In Depth

Murray thinks outside the box to appoint Mauresmo as coach

The Wimbledon champion will become the one of the first senior male players to work with a female coach

On the day that Rafa Nadal confirmed his clay court genius with a ninth French Open victory, Andy Murray, the man he vanquished in the semi finals at Roland Garros, did his best to steal the Spaniard's thunder, by becoming the first leading men's player to appoint a female coach. 

Murray will work with former Wimbledon champion Amelie Mauresmo this summer, and his decision has prompted plenty of comment. "There is an immense degree of fascination as to how this latest twist in Murray's career will work," says The Times.

It is not unheard of for male players to have female coaches, but often, as in the case of Jimmy Connors, who was coached by his mother, they have been relatives.

Speaking at Queen's Club, where he will defend his title this week, Murray praised his new coach: "Just from speaking to her, she's very calm, she's a good person. I think we will communicate well together and I think that’s a very important part of coaching. I hope it works well."

Mauresmo, who was in France working as a media pundit at the French Open, hinted at the reason's behind Murray's thinking. "We all know his mother was a big part of his tennis career. I think he's maybe looking for something different, about emotions and sensitive things," she said.

Simon Briggs of the Daily Telegraph backed that interpretation. "Mauresmo is sure to be an acute tactical and technical analyst, as befits a woman who serve-volleyed her way to the Wimbledon title in 2006. Yet one suspects it was her people skills that marked her out from the crowd," he writes.

Despite his monotone voice Murray is one of the more emotional players on the circuit. "His wiring is complex," says Briggs. "[He] has had to search for his motivation, particularly when he finds himself in the remoter parts of planet tennis. He clearly believes that Mauresmo can help him on that score."
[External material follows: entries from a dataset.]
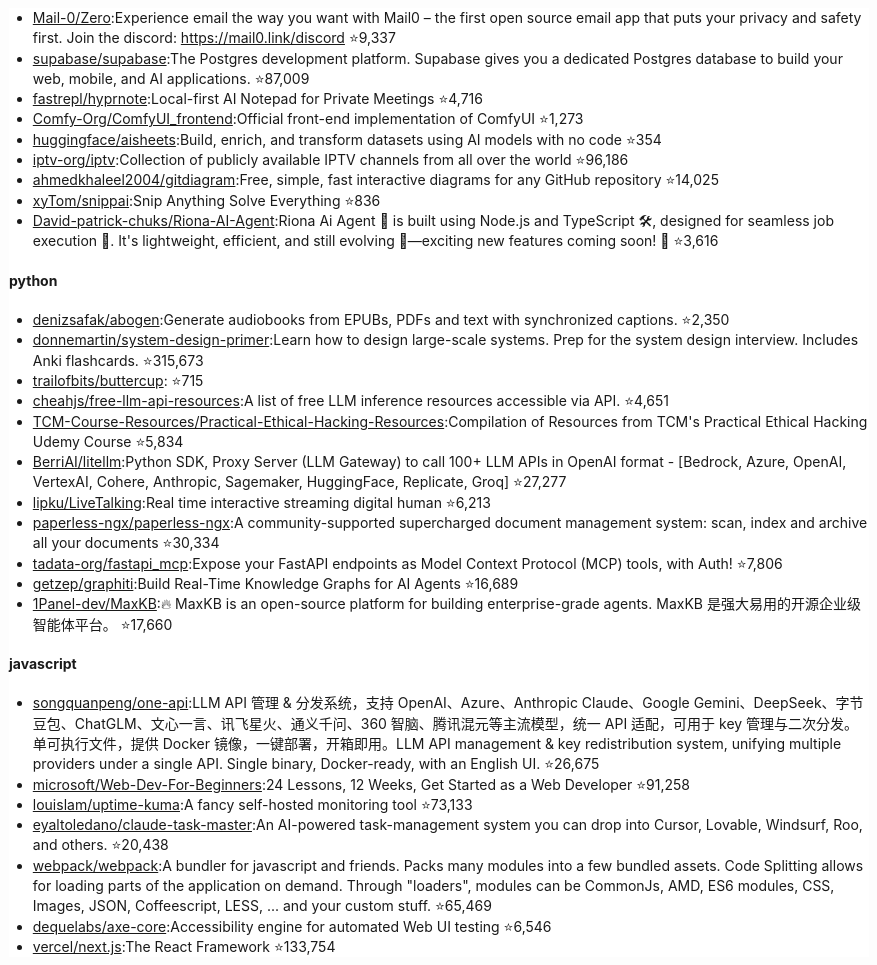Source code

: * [Mail-0/Zero](https://github.com/Mail-0/Zero):Experience email the way you want with Mail0 – the first open source email app that puts your privacy and safety first. Join the discord: https://mail0.link/discord ⭐9,337
* [supabase/supabase](https://github.com/supabase/supabase):The Postgres development platform. Supabase gives you a dedicated Postgres database to build your web, mobile, and AI applications. ⭐87,009
* [fastrepl/hyprnote](https://github.com/fastrepl/hyprnote):Local-first AI Notepad for Private Meetings ⭐4,716
* [Comfy-Org/ComfyUI_frontend](https://github.com/Comfy-Org/ComfyUI_frontend):Official front-end implementation of ComfyUI ⭐1,273
* [huggingface/aisheets](https://github.com/huggingface/aisheets):Build, enrich, and transform datasets using AI models with no code ⭐354
* [iptv-org/iptv](https://github.com/iptv-org/iptv):Collection of publicly available IPTV channels from all over the world ⭐96,186
* [ahmedkhaleel2004/gitdiagram](https://github.com/ahmedkhaleel2004/gitdiagram):Free, simple, fast interactive diagrams for any GitHub repository ⭐14,025
* [xyTom/snippai](https://github.com/xyTom/snippai):Snip Anything Solve Everything​ ⭐836
* [David-patrick-chuks/Riona-AI-Agent](https://github.com/David-patrick-chuks/Riona-AI-Agent):Riona Ai Agent 🌸 is built using Node.js and TypeScript 🛠️, designed for seamless job execution 📸. It's lightweight, efficient, and still evolving 🚧—exciting new features coming soon! 🌟 ⭐3,616

#### python
* [denizsafak/abogen](https://github.com/denizsafak/abogen):Generate audiobooks from EPUBs, PDFs and text with synchronized captions. ⭐2,350
* [donnemartin/system-design-primer](https://github.com/donnemartin/system-design-primer):Learn how to design large-scale systems. Prep for the system design interview. Includes Anki flashcards. ⭐315,673
* [trailofbits/buttercup](https://github.com/trailofbits/buttercup): ⭐715
* [cheahjs/free-llm-api-resources](https://github.com/cheahjs/free-llm-api-resources):A list of free LLM inference resources accessible via API. ⭐4,651
* [TCM-Course-Resources/Practical-Ethical-Hacking-Resources](https://github.com/TCM-Course-Resources/Practical-Ethical-Hacking-Resources):Compilation of Resources from TCM's Practical Ethical Hacking Udemy Course ⭐5,834
* [BerriAI/litellm](https://github.com/BerriAI/litellm):Python SDK, Proxy Server (LLM Gateway) to call 100+ LLM APIs in OpenAI format - [Bedrock, Azure, OpenAI, VertexAI, Cohere, Anthropic, Sagemaker, HuggingFace, Replicate, Groq] ⭐27,277
* [lipku/LiveTalking](https://github.com/lipku/LiveTalking):Real time interactive streaming digital human ⭐6,213
* [paperless-ngx/paperless-ngx](https://github.com/paperless-ngx/paperless-ngx):A community-supported supercharged document management system: scan, index and archive all your documents ⭐30,334
* [tadata-org/fastapi_mcp](https://github.com/tadata-org/fastapi_mcp):Expose your FastAPI endpoints as Model Context Protocol (MCP) tools, with Auth! ⭐7,806
* [getzep/graphiti](https://github.com/getzep/graphiti):Build Real-Time Knowledge Graphs for AI Agents ⭐16,689
* [1Panel-dev/MaxKB](https://github.com/1Panel-dev/MaxKB):🔥 MaxKB is an open-source platform for building enterprise-grade agents. MaxKB 是强大易用的开源企业级智能体平台。 ⭐17,660

#### javascript
* [songquanpeng/one-api](https://github.com/songquanpeng/one-api):LLM API 管理 & 分发系统，支持 OpenAI、Azure、Anthropic Claude、Google Gemini、DeepSeek、字节豆包、ChatGLM、文心一言、讯飞星火、通义千问、360 智脑、腾讯混元等主流模型，统一 API 适配，可用于 key 管理与二次分发。单可执行文件，提供 Docker 镜像，一键部署，开箱即用。LLM API management & key redistribution system, unifying multiple providers under a single API. Single binary, Docker-ready, with an English UI. ⭐26,675
* [microsoft/Web-Dev-For-Beginners](https://github.com/microsoft/Web-Dev-For-Beginners):24 Lessons, 12 Weeks, Get Started as a Web Developer ⭐91,258
* [louislam/uptime-kuma](https://github.com/louislam/uptime-kuma):A fancy self-hosted monitoring tool ⭐73,133
* [eyaltoledano/claude-task-master](https://github.com/eyaltoledano/claude-task-master):An AI-powered task-management system you can drop into Cursor, Lovable, Windsurf, Roo, and others. ⭐20,438
* [webpack/webpack](https://github.com/webpack/webpack):A bundler for javascript and friends. Packs many modules into a few bundled assets. Code Splitting allows for loading parts of the application on demand. Through "loaders", modules can be CommonJs, AMD, ES6 modules, CSS, Images, JSON, Coffeescript, LESS, ... and your custom stuff. ⭐65,469
* [dequelabs/axe-core](https://github.com/dequelabs/axe-core):Accessibility engine for automated Web UI testing ⭐6,546
* [vercel/next.js](https://github.com/vercel/next.js):The React Framework ⭐133,754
Having been coached by his mother, Judy, Murray "will not be at all concerned by the eyebrows that will be raised in the men's locker room, and even a Wimbledon champion can learn a lot from Mauresmo's grass court skills," says Russell Fuller of the BBC.

In some ways Murray's choice in unsurprising, says the New York Times. After all, it is "in line with the trend of current champions hiring former champions to join their teams — but with a twist", says the New York Times, which notes that Mauresmo has instantly become "the highest-profile female coach in tennis".
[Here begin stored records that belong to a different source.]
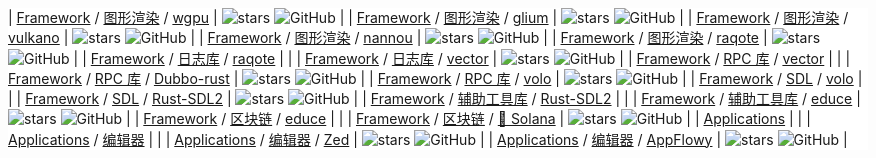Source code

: | [Framework](#framework) / [图形渲染](#图形渲染) / [wgpu](#wgpu)                                                 | ![stars](https://img.shields.io/github/stars/gfx-rs/wgpu?style=flat) ![GitHub](https://img.shields.io/github/license/gfx-rs/wgpu)                                                       |
| [Framework](#framework) / [图形渲染](#图形渲染) / [glium](#glium)                                               | ![stars](https://img.shields.io/github/stars/glium/glium?style=flat) ![GitHub](https://img.shields.io/github/license/glium/glium)                                                       |
| [Framework](#framework) / [图形渲染](#图形渲染) / [vulkano](#vulkano)                                           | ![stars](https://img.shields.io/github/stars/vulkano-rs/vulkano?style=flat) ![GitHub](https://img.shields.io/github/license/vulkano-rs/vulkano)                                         |
| [Framework](#framework) / [图形渲染](#图形渲染) / [nannou](#nannou)                                             | ![stars](https://img.shields.io/github/stars/nannou-org/nannou?style=flat) ![GitHub](https://img.shields.io/github/license/nannou-org/nannou)                                           |
| [Framework](#framework) / [图形渲染](#图形渲染) / [raqote](#raqote)                                             | ![stars](https://img.shields.io/github/stars/jrmuizel/raqote?style=flat) ![GitHub](https://img.shields.io/github/license/jrmuizel/raqote)                                               |
| [Framework](#framework) / [日志库](#日志库) / [raqote](#raqote)                                                 |                                                                                                                                                                                         |
| [Framework](#framework) / [日志库](#日志库) / [vector](#vector)                                                 | ![stars](https://img.shields.io/github/stars/vectordotdev/vector?style=flat) ![GitHub](https://img.shields.io/github/license/vectordotdev/vector)                                       |
| [Framework](#framework) / [RPC 库](#rpc-库) / [vector](#vector)                                                 |                                                                                                                                                                                         |
| [Framework](#framework) / [RPC 库](#rpc-库) / [Dubbo-rust](#dubbo-rust)                                         | ![stars](https://img.shields.io/github/stars/apache/dubbo-rust?style=flat) ![GitHub](https://img.shields.io/github/license/apache/dubbo-rust)                                           |
| [Framework](#framework) / [RPC 库](#rpc-库) / [volo](#volo)                                                     | ![stars](https://img.shields.io/github/stars/cloudwego/volo?style=flat) ![GitHub](https://img.shields.io/github/license/cloudwego/volo)                                                 |
| [Framework](#framework) / [SDL](#sdl) / [volo](#volo)                                                           |                                                                                                                                                                                         |
| [Framework](#framework) / [SDL](#sdl) / [Rust-SDL2](#rust-sdl2)                                                 | ![stars](https://img.shields.io/github/stars/Rust-SDL2/rust-sdl2?style=flat) ![GitHub](https://img.shields.io/github/license/Rust-SDL2/rust-sdl2)                                       |
| [Framework](#framework) / [辅助工具库](#辅助工具库) / [Rust-SDL2](#rust-sdl2)                                   |                                                                                                                                                                                         |
| [Framework](#framework) / [辅助工具库](#辅助工具库) / [educe](#educe)                                           | ![stars](https://img.shields.io/github/stars/magiclen/educe?style=flat) ![GitHub](https://img.shields.io/github/license/magiclen/educe)                                                 |
| [Framework](#framework) / [区块链](#区块链) / [educe](#educe)                                                   |                                                                                                                                                                                         |
| [Framework](#framework) / [区块链](#区块链) / [📌 Solana](#📌-solana)                                           | ![stars](https://img.shields.io/github/stars/solana-labs/solana?style=flat) ![GitHub](https://img.shields.io/github/license/solana-labs/solana)                                         |
| [Applications](#applications)                                                                                   |                                                                                                                                                                                         |
| [Applications](#applications) / [编辑器](#编辑器)                                                               |                                                                                                                                                                                         |
| [Applications](#applications) / [编辑器](#编辑器) / [Zed](#zed)                                                 | ![stars](https://img.shields.io/github/stars/zed-industries/zed?style=flat) ![GitHub](https://img.shields.io/github/license/zed-industries/zed)                                         |
| [Applications](#applications) / [编辑器](#编辑器) / [AppFlowy](#appflowy)                                       | ![stars](https://img.shields.io/github/stars/AppFlowy-IO/AppFlowy?style=flat) ![GitHub](https://img.shields.io/github/license/AppFlowy-IO/AppFlowy)                                     |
That trend of appointing former champions was actually started by Murray when he hired Ivan Lendl two years ago, notes Paul Newman of The Independent. "So perhaps we should now expect a flood of female appointments by the leading men."

He adds: "Murray has always been prepared to think outside the box and for a Grand Slam champion to appoint a woman as his coach at the peak of his career is unparalleled in the history of men's tennis."

It also reflects his view of the sport in general, says Newman. "There are people in the men's game who look down on women's tennis, but Murray has never been one of them."